Его никто не слушал. Побабко кивнул начальнику «параноиков», и тот с гордостью выдвинул вперед Олеандра.

– Молодое дарование! – представил он его заученным тоном.

Я знала, что он это скажет. «Дарование» в семнадцать лет отличалось недюжинными способностями на ментальном уровне. Что и обеспечило парню должность главного «шерстильщика мозгов» в его отделе. Мы с Олеандром встречались раз восемь – меня-то само собой, после второй миссии просветили чуть ли не по нервной клетке – и каждый раз это ничем хорошим для него не заканчивалось. Похоже, у меня при виде его высокомерной физиономии начинал действовать какой-то неизвестный рефлекс.

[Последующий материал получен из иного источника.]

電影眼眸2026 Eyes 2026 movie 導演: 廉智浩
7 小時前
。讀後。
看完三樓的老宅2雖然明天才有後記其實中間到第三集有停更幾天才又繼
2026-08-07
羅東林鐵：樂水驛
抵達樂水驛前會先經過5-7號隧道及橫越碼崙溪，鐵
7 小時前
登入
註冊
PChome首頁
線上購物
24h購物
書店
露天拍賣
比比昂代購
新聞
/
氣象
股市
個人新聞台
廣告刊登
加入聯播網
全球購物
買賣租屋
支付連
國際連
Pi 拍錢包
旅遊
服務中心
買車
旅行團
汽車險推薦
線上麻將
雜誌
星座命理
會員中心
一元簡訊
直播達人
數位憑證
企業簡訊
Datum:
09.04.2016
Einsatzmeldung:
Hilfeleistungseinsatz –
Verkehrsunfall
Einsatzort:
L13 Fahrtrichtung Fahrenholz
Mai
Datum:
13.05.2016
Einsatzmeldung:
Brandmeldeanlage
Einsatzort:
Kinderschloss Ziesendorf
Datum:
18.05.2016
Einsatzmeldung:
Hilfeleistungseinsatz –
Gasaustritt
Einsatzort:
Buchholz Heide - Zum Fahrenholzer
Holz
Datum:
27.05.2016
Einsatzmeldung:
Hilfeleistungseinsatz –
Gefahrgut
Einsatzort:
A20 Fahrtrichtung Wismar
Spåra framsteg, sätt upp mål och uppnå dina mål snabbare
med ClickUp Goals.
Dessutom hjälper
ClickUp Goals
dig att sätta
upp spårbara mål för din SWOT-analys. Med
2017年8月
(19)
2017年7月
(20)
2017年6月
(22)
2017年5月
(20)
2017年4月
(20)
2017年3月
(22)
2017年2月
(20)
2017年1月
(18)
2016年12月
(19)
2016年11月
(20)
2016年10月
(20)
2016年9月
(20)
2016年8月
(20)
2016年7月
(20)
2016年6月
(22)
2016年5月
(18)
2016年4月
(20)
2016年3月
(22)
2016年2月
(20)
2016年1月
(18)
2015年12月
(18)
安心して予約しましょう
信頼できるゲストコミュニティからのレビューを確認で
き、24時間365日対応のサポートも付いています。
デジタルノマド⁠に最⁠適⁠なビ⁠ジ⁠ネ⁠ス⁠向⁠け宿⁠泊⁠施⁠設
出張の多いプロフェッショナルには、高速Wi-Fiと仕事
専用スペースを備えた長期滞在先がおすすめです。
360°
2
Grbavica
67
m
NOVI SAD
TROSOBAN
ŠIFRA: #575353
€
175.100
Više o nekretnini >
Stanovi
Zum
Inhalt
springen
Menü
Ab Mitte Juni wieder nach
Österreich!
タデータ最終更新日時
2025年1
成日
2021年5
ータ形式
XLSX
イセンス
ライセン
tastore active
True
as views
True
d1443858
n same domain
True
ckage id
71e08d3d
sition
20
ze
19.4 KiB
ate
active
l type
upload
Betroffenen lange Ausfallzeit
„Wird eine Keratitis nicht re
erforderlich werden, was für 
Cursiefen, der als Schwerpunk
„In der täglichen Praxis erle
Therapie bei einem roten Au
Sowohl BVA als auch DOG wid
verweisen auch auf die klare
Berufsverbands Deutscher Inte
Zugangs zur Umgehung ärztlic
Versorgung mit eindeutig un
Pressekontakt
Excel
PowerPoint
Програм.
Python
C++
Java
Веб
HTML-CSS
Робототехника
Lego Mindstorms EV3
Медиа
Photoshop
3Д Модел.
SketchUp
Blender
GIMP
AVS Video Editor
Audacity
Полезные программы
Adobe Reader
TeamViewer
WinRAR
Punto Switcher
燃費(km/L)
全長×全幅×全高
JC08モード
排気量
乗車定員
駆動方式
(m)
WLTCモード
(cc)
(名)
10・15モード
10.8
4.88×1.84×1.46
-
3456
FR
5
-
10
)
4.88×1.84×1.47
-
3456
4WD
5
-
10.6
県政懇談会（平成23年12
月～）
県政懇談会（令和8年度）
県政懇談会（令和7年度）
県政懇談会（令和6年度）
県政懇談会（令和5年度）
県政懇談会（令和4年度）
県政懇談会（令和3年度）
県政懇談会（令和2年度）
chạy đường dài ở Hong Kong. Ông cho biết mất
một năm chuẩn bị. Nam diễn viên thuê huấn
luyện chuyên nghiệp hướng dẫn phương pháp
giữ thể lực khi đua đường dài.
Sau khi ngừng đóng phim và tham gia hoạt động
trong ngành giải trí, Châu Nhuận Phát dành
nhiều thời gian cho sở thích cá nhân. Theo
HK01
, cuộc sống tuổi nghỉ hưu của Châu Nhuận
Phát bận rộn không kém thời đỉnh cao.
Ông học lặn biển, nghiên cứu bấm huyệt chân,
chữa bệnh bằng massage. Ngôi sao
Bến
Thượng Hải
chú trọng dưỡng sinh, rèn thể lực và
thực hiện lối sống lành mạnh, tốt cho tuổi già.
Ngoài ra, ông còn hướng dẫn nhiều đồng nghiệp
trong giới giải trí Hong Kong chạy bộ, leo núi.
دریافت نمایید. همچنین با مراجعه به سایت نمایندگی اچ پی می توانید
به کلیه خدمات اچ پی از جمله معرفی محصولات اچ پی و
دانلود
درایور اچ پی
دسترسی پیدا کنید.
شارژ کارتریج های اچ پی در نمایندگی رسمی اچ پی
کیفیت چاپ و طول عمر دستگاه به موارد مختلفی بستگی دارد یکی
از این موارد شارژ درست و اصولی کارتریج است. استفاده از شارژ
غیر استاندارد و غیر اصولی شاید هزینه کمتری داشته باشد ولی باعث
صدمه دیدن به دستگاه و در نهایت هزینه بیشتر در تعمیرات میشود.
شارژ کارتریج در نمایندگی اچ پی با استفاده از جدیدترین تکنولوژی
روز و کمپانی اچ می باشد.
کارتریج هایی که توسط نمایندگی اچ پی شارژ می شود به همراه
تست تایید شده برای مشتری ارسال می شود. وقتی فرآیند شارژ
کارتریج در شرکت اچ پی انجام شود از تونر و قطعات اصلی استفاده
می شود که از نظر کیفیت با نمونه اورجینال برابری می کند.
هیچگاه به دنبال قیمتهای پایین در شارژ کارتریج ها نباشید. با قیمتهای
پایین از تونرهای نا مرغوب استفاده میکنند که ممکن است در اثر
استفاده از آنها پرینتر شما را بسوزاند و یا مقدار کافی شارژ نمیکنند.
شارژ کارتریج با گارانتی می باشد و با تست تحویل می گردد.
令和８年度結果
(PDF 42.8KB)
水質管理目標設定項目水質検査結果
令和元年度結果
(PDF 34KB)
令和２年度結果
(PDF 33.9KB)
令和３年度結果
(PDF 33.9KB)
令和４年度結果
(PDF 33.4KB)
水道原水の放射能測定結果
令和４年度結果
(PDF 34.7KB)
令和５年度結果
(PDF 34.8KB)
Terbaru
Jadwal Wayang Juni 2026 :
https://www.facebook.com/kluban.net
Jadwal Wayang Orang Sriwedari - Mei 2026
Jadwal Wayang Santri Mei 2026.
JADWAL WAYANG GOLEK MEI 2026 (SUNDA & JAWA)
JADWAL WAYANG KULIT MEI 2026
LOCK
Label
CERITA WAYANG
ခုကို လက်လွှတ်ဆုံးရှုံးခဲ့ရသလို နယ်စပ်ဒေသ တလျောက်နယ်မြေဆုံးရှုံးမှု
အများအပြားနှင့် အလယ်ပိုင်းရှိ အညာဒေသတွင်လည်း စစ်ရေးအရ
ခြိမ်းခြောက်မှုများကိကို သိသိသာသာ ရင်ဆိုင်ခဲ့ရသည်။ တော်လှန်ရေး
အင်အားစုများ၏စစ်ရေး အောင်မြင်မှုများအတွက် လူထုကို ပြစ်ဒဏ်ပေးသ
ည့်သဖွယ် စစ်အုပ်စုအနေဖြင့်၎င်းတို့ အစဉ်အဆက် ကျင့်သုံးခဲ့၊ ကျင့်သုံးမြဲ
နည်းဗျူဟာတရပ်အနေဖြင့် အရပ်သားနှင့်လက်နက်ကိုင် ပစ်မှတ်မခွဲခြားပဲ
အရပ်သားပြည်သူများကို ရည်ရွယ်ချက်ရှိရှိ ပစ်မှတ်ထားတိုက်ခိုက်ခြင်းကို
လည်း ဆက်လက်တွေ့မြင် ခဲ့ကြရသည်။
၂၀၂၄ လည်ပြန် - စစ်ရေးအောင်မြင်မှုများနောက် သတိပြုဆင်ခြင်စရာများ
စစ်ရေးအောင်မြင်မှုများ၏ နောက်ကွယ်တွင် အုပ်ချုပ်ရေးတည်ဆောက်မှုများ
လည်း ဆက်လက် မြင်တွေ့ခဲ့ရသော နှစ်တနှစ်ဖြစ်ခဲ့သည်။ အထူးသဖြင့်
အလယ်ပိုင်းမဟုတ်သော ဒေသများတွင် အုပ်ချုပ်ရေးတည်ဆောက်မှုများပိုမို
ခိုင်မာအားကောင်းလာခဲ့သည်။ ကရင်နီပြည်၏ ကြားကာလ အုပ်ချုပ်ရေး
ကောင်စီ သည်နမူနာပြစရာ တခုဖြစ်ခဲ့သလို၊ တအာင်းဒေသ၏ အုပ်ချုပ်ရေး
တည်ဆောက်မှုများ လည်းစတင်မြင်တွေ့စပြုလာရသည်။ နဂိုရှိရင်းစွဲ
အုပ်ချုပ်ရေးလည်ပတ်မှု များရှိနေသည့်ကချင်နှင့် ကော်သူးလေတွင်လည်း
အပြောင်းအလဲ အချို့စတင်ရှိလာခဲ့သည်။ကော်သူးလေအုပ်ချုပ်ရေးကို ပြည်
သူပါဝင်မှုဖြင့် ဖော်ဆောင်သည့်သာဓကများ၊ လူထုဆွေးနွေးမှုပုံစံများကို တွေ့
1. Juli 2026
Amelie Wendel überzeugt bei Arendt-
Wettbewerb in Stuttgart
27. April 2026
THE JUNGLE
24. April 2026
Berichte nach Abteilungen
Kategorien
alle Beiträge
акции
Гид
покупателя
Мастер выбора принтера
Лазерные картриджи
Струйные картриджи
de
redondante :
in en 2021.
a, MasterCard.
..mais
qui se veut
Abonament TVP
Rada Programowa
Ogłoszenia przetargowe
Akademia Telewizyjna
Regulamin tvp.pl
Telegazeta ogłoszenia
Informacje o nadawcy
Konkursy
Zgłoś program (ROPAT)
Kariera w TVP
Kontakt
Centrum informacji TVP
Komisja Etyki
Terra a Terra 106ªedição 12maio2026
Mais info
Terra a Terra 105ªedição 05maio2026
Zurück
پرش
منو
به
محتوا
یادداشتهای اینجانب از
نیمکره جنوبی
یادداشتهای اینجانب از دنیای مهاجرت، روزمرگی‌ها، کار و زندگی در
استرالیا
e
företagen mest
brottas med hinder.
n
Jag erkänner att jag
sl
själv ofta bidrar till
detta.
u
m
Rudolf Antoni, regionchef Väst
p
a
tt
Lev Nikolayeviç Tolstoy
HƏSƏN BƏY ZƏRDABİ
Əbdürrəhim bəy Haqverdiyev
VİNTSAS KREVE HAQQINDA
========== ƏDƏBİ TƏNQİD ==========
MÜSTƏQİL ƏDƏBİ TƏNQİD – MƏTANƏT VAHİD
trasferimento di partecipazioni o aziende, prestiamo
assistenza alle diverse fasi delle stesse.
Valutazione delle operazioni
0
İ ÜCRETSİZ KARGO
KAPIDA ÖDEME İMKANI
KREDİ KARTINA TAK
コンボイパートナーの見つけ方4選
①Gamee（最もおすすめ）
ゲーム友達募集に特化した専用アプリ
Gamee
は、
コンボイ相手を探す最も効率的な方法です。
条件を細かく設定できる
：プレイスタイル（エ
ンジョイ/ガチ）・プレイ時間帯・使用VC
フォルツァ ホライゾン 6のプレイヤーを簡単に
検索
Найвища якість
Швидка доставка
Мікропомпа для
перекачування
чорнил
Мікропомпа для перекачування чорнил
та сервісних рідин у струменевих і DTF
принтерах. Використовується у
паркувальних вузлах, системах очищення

– А уклоняться от прямых в челюсть дарование умеет? – процедила Виола.

Вид у нее был очень грозный, несмотря на пляжное полотенце. Олеандр на угрозу ответил тем, что сделал рассудительный шаг назад и поймал взгляд Виолы.

Зрительный контакт для телепата был необязательным, все присутствующие это знали, но «молодое дарование» было еще и отчаянным буквоедом. Написано в старинных книжках: смотреть в глаза, как удав на кролика! Значит – ни шагу в сторону.

Впрочем, если смотреть на него и на Виолу – я бы еще поспорила, кто является кроликом, а кто удавом.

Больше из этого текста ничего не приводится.